START Extracted records

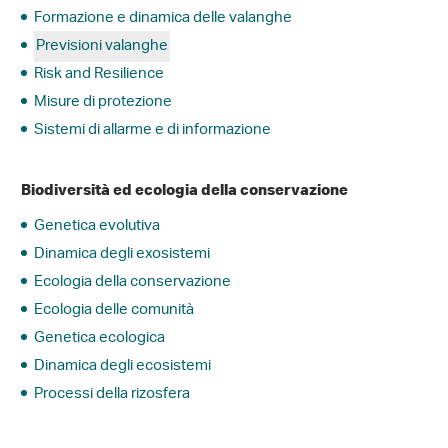
Formazione e dinamica delle valanghe
Previsioni valanghe
Risk and Resilience
Misure di protezione
Sistemi di allarme e di informazione
Biodiversità ed ecologia della conservazione
Genetica evolutiva
Dinamica degli exosistemi
Ecologia della conservazione
Ecologia delle comunità
Genetica ecologica
Dinamica degli ecosistemi
Processi della rizosfera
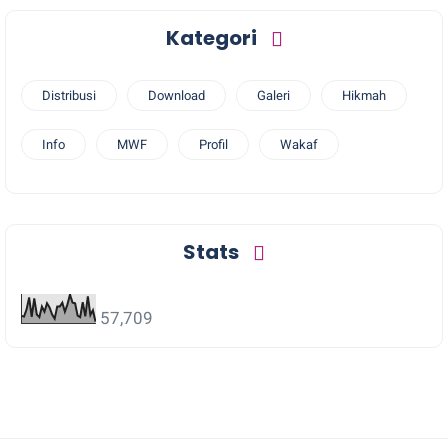
Kategori
Distribusi
Download
Galeri
Hikmah
Info
MWF
Profil
Wakaf
Stats
57,709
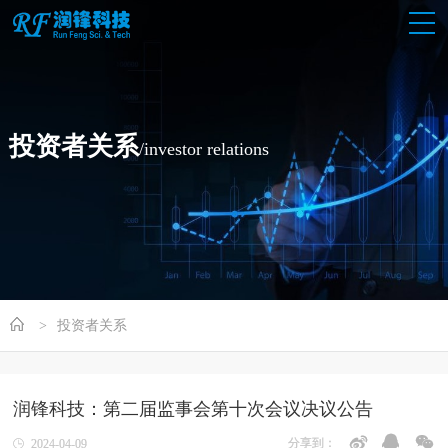
投资者关系
/investor relations
投资者关系
润锋科技：第二届监事会第十次会议决议公告
分享到：
2024-04-09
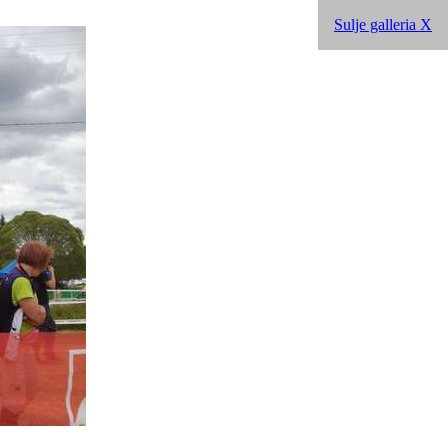
Sulje galleria X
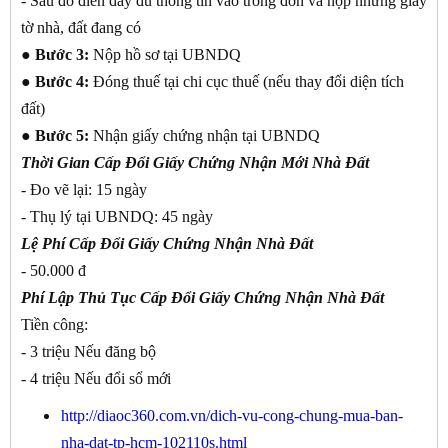
- Sau đó điền đầy đủ thông tin vào trong đơn và nộp những giấy
tờ nhà, đất đang có
●
Bước 3:
Nộp hồ sơ tại UBNDQ
●
Bước 4:
Đóng thuế tại chi cục thuế (nếu thay đổi diện tích
đất)
●
Bước 5:
Nhận giấy chứng nhận tại UBNDQ
Thời Gian Cấp Đổi Giấy Chứng Nhận Mới Nhà Đất
- Đo vẽ lại: 15 ngày
- Thụ lý tại UBNDQ: 45 ngày
Lệ Phí Cấp Đổi Giấy Chứng Nhận Nhà Đất
- 50.000 đ
Phí Lập Thủ Tục Cấp Đổi Giấy Chứng Nhận Nhà Đất
Tiền công:
- 3 triệu Nếu đăng bộ
- 4 triệu Nếu đổi sổ mới
http://diaoc360.com.vn/dich-vu-cong-chung-mua-ban-
nha-dat-tp-hcm-102110s.html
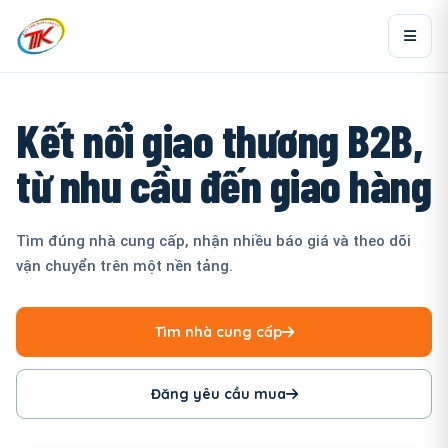
Kết nối giao thương B2B,
từ nhu cầu đến giao hàng
Tìm đúng nhà cung cấp, nhận nhiều báo giá và theo dõi
vận chuyển trên một nền tảng.
Tìm nhà cung cấp
Đăng yêu cầu mua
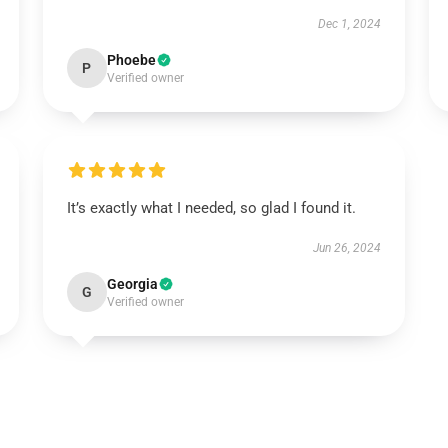
Dec 1, 2024
Phoebe
P
Verified owner
It’s exactly what I needed, so glad I found it.
Jun 26, 2024
Georgia
G
Verified owner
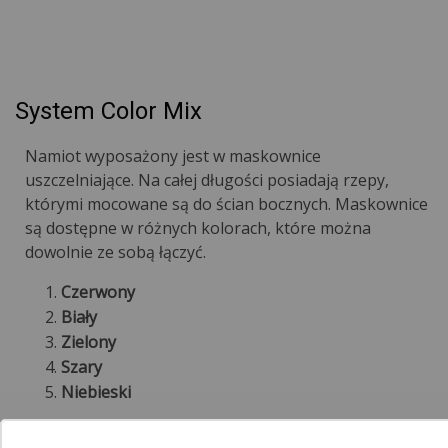
System Color Mix
Namiot wyposażony jest w maskownice
uszczelniające. Na całej długości posiadają rzepy,
którymi mocowane są do ścian bocznych. Maskownice
są dostępne w różnych kolorach, które można
dowolnie ze sobą łączyć.
Czerwony
Biały
Zielony
Szary
Niebieski
UWAGA!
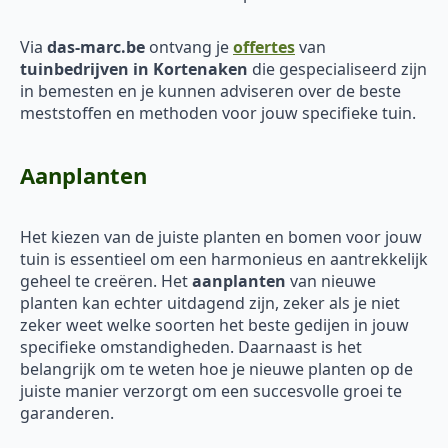
Via
das-marc.be
ontvang je
offertes
van
tuinbedrijven in Kortenaken
die gespecialiseerd zijn
in bemesten en je kunnen adviseren over de beste
meststoffen en methoden voor jouw specifieke tuin.
Aanplanten
Het kiezen van de juiste planten en bomen voor jouw
tuin is essentieel om een harmonieus en aantrekkelijk
geheel te creëren. Het
aanplanten
van nieuwe
planten kan echter uitdagend zijn, zeker als je niet
zeker weet welke soorten het beste gedijen in jouw
specifieke omstandigheden. Daarnaast is het
belangrijk om te weten hoe je nieuwe planten op de
juiste manier verzorgt om een succesvolle groei te
garanderen.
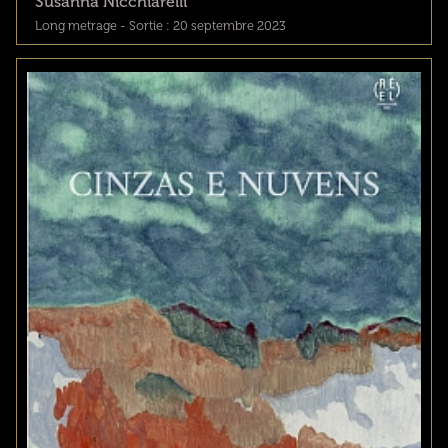
Susanna Nicchiarelli
Long metrage - Sortie : 20 septembre 2023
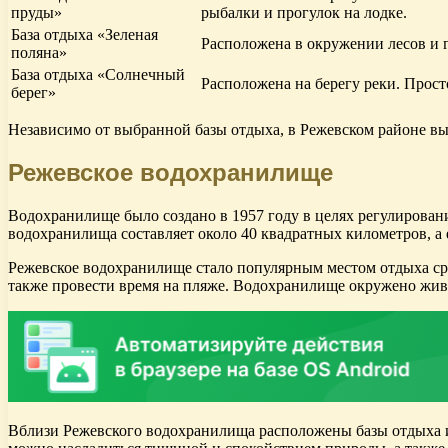
пруды»
рыбалки и прогулок на лодке.
База отдыха «Зеленая
Расположена в окружении лесов и 
поляна»
База отдыха «Солнечный
Расположена на берегу реки. Прост
берег»
Независимо от выбранной базы отдыха, в Режевском районе вы
Режевское водохранилище
Водохранилище было создано в 1957 году в целях регулирова
водохранилища составляет около 40 квадратных километров, а
Режевское водохранилище стало популярным местом отдыха сред
также провести время на пляже. Водохранилище окружено жив
Вблизи Режевского водохранилища расположены базы отдыха 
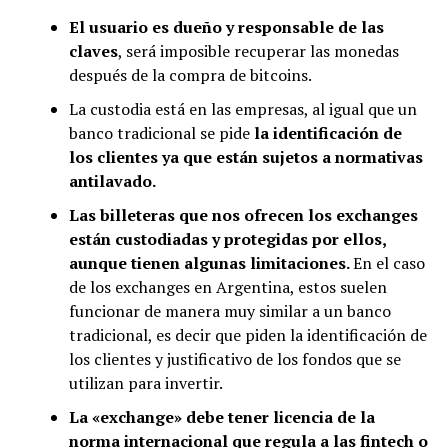
El usuario es dueño y responsable de las
claves
, será imposible recuperar las monedas
después de la compra de bitcoins.
La custodia está en las empresas, al igual que un
banco tradicional se pide
la identificación de
los clientes ya que están sujetos a normativas
antilavado.
Las billeteras que nos ofrecen los exchanges
están custodiadas y protegidas por ellos,
aunque tienen algunas limitaciones.
En el caso
de los exchanges en Argentina, estos suelen
funcionar de manera muy similar a un banco
tradicional, es decir que piden la identificación de
los clientes y justificativo de los fondos que se
utilizan para invertir.
La «exchange» debe tener licencia de la
norma internacional que regula a las fintech o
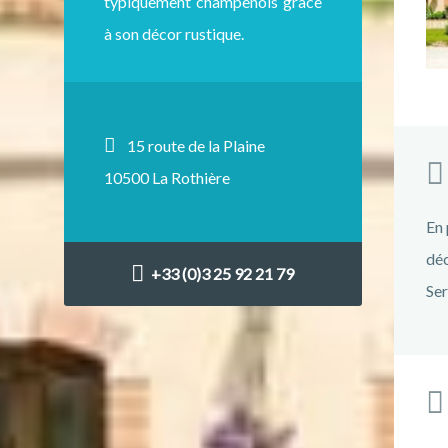
typiquement champenois grâce
à son décor rustique.
15 route de la Plaine
10500 La Rothière
En 
déc
+33 (0)3 25 92 21 79
Ser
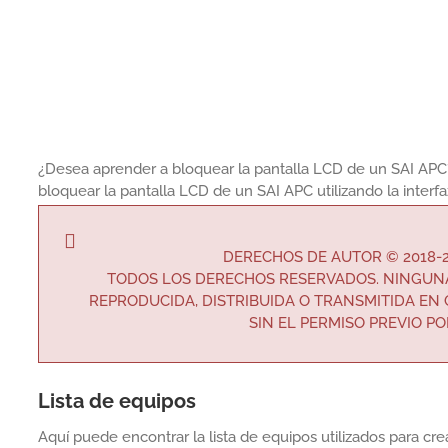
¿Desea aprender a bloquear la pantalla LCD de un SAI APC?
bloquear la pantalla LCD de un SAI APC utilizando la interf
DERECHOS DE AUTOR © 2018-
TODOS LOS DERECHOS RESERVADOS. NINGUNA
REPRODUCIDA, DISTRIBUIDA O TRANSMITIDA EN
SIN EL PERMISO PREVIO PO
Lista de equipos
Aquí puede encontrar la lista de equipos utilizados para crear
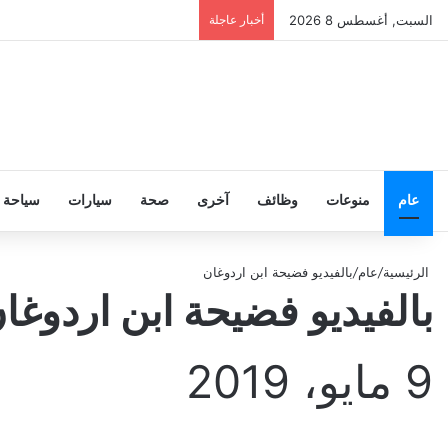
السبت, أغسطس 8 2026
أخبار عاجلة
عام
منوعات
وظائف
آخرى
صحة
سيارات
سياحة
الرئيسية
/
عام
/
بالفيديو فضيحة ابن اردوغان
بالفيديو فضيحة ابن اردوغا
9 مايو، 2019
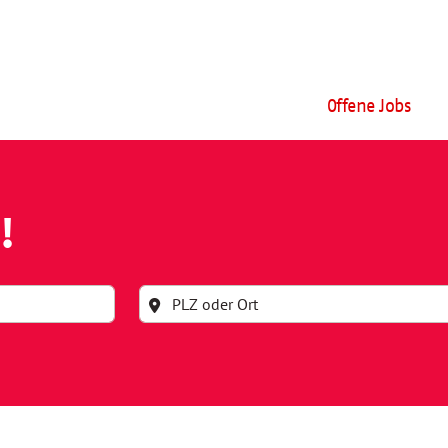
Offene Jobs
!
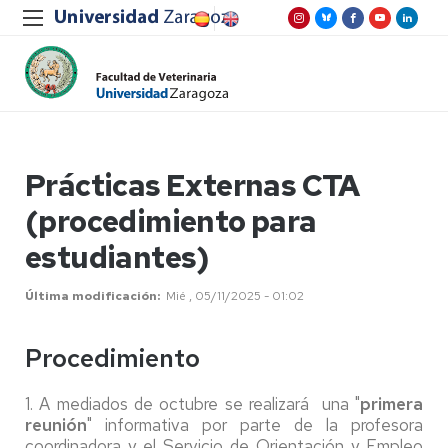
Prácticas Externas CTA
(procedimiento para
estudiantes)
Última modificación
Mié , 05/11/2025 - 01:02
Procedimiento
1. A mediados de octubre se realizará una "
primera
reunión
" informativa por parte de la profesora
coordinadora y el Servicio de Orientación y Empleo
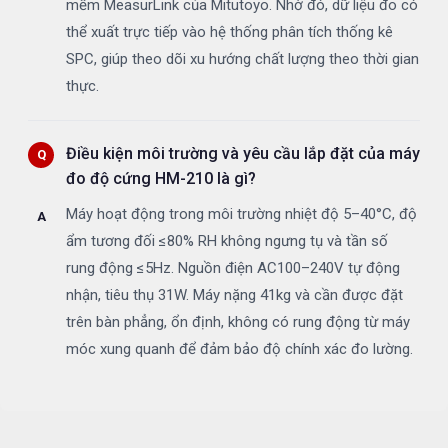
mềm MeasurLink của Mitutoyo. Nhờ đó, dữ liệu đo có
thể xuất trực tiếp vào hệ thống phân tích thống kê
SPC, giúp theo dõi xu hướng chất lượng theo thời gian
thực.
Điều kiện môi trường và yêu cầu lắp đặt của máy
đo độ cứng HM-210 là gì?
Máy hoạt động trong môi trường nhiệt độ 5–40°C, độ
ẩm tương đối ≤80% RH không ngưng tụ và tần số
rung động ≤5Hz. Nguồn điện AC100–240V tự động
nhận, tiêu thụ 31W. Máy nặng 41kg và cần được đặt
trên bàn phẳng, ổn định, không có rung động từ máy
móc xung quanh để đảm bảo độ chính xác đo lường.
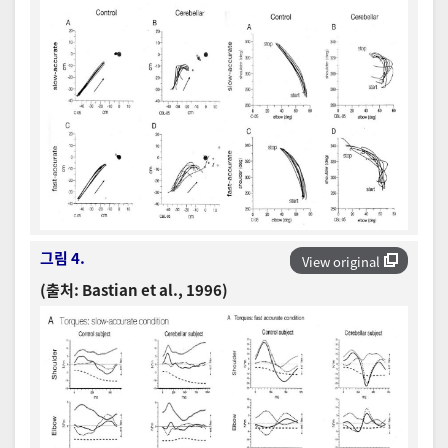
그림 4.
View original
(출처: Bastian et al., 1996)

END Extracted records

Write out the rows from their beginning through the line containing "nha-dat-tp-hcm-102110s.html", including that line, and leave the pictures out.

Task response:
Formazione e dinamica delle valanghe
Previsioni valanghe
Risk and Resilience
Misure di protezione
Sistemi di allarme e di informazione
Biodiversità ed ecologia della conservazione
Genetica evolutiva
Dinamica degli exosistemi
Ecologia della conservazione
Ecologia delle comunità
Genetica ecologica
Dinamica degli ecosistemi
Processi della rizosfera
Kategori
Distribusi
Download
Galeri
Hikmah
Info
MWF
Profil
Wakaf
Stats
57,709
投资者关系
/investor relations
投资者关系
润锋科技：第二届监事会第十次会议决议公告
分享到：
2024-04-09
Sulje galleria X
- Sau đó điền đầy đủ thông tin vào trong đơn và nộp những giấy
tờ nhà, đất đang có
●
Bước 3:
Nộp hồ sơ tại UBNDQ
●
Bước 4:
Đóng thuế tại chi cục thuế (nếu thay đổi diện tích
đất)
●
Bước 5:
Nhận giấy chứng nhận tại UBNDQ
Thời Gian Cấp Đổi Giấy Chứng Nhận Mới Nhà Đất
- Đo vẽ lại: 15 ngày
- Thụ lý tại UBNDQ: 45 ngày
Lệ Phí Cấp Đổi Giấy Chứng Nhận Nhà Đất
- 50.000 đ
Phí Lập Thủ Tục Cấp Đổi Giấy Chứng Nhận Nhà Đất
Tiền công:
- 3 triệu Nếu đăng bộ
- 4 triệu Nếu đổi sổ mới
http://diaoc360.com.vn/dich-vu-cong-chung-mua-ban-
nha-dat-tp-hcm-102110s.html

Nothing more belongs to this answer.